- [Action item]
Continue the memoir about Jimmy with the next part, picking up after its final sentence.

When he eventually came home, he met my mother’s eldest sister, started courting her and not long after they were married, a few years later finding themselves bringing up my mother after her father’s death when she was eight, her mother had died the previous year. Like my grandfather Jimmy went into the steel works, where he put his wits to good use becoming a union rep, then shop steward, making appearances at the TUC Conference and an article in the Hamilton Advertiser after one speech on the podium hinting at a prospective political career and prior to his retiring ending up foundry supervisor in the Clyde Alloy.

Jimmy became a huge influence on me, from the early days when he used to phone up kidding on he was John Wayne at Christmas and on birthdays to giving me Animal Farm and The Ragged Trousered Philanthropists at the age of 13 to read then discussing the books with me after I had finished reading them. He was also the only member of my family who attended when I had to, in my capacity as Chair of the Lanark Youth CND speak with Bruce Kent and our local MP at the time Dame Judith Hart at an open meeting in Lanark Memorial Hall on the horror of the Trident missile system which was in the process of being deployed. Ironic that the man who would most certainly have died had the Americans not dropped the atom bombs on Japan went to support me but that was him.  I remember asking him where his medals were and he said that they were of no importance to him, he did his bit, not so much for the cause but to get away from his “mother” and that it was over. He also told me that the most dangerous thing in the world was “an officer with a compass and a cultivated sense of entitlement”.

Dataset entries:
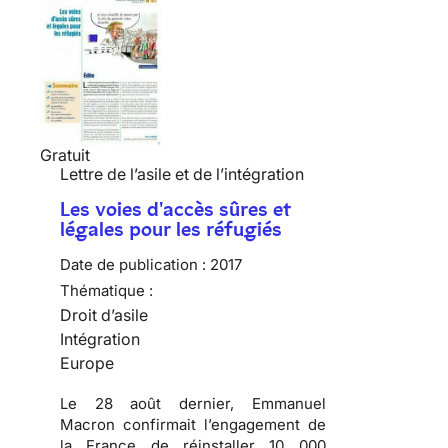
Gratuit
Lettre de l’asile et de l’intégration
Les voies d'accès sûres et
légales pour les réfugiés
Date de publication :
2017
Thématique :
Droit d’asile
Intégration
Europe
Le 28 août dernier, Emmanuel
Macron confirmait l’engagement de
la France de réinstaller 10 000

- [Answer box]
Jimmy had his retirement worked out to the day, when it would be most beneficial for him to retire on his pension from British Steel and when they refused his application for early retirement he told them he was going to “The Record” (Daily Record), to kick up a stink about how they wouldn’t let a clapped out old man go but were prepared to pay off younger men who needed the job. Needless to say he got his retirement but Betty and Jimmy didn’t get very long to enjoy it, as on 9th December 1989 taking his neighbour to a hospital appointment he had a heart attack and died 300 yards from the entrance to Law Hospital.

So for these two men and for their cousins, friends and comrades, the ones not fortunate enough to survive, every Armistice day I stop and remember. Everybody says that we should remember the fallen and yes we should do but we should also remember the ones that came back, most of whom would have been damaged by their experiences in ways we cannot comprehend but were able to keep on functioning, get married, have families and help rebuild this country, twice. I was never one for the poppy, in my youth it didn’t sit comfortably with my ideological pacifism, the white one also always felt wrong but I still took notice of the 11th November. I have always made a donation and bought one but never felt I needed to wear it to show my respect. However I do not sneer at those that do as most do it for the right reasons and I will leave that there, I could go on about the high-jacking of the act of Remembrance but that discussion is for another day.

So here is possibly the best song written about WW1.

mp3: Eric Bogle – No Man’s Land (live)

I once saw Eric Bogle live, in a community hall in Biggar on one of his infrequent returns to these shores and he put us through the emotional ringer but by god was it good.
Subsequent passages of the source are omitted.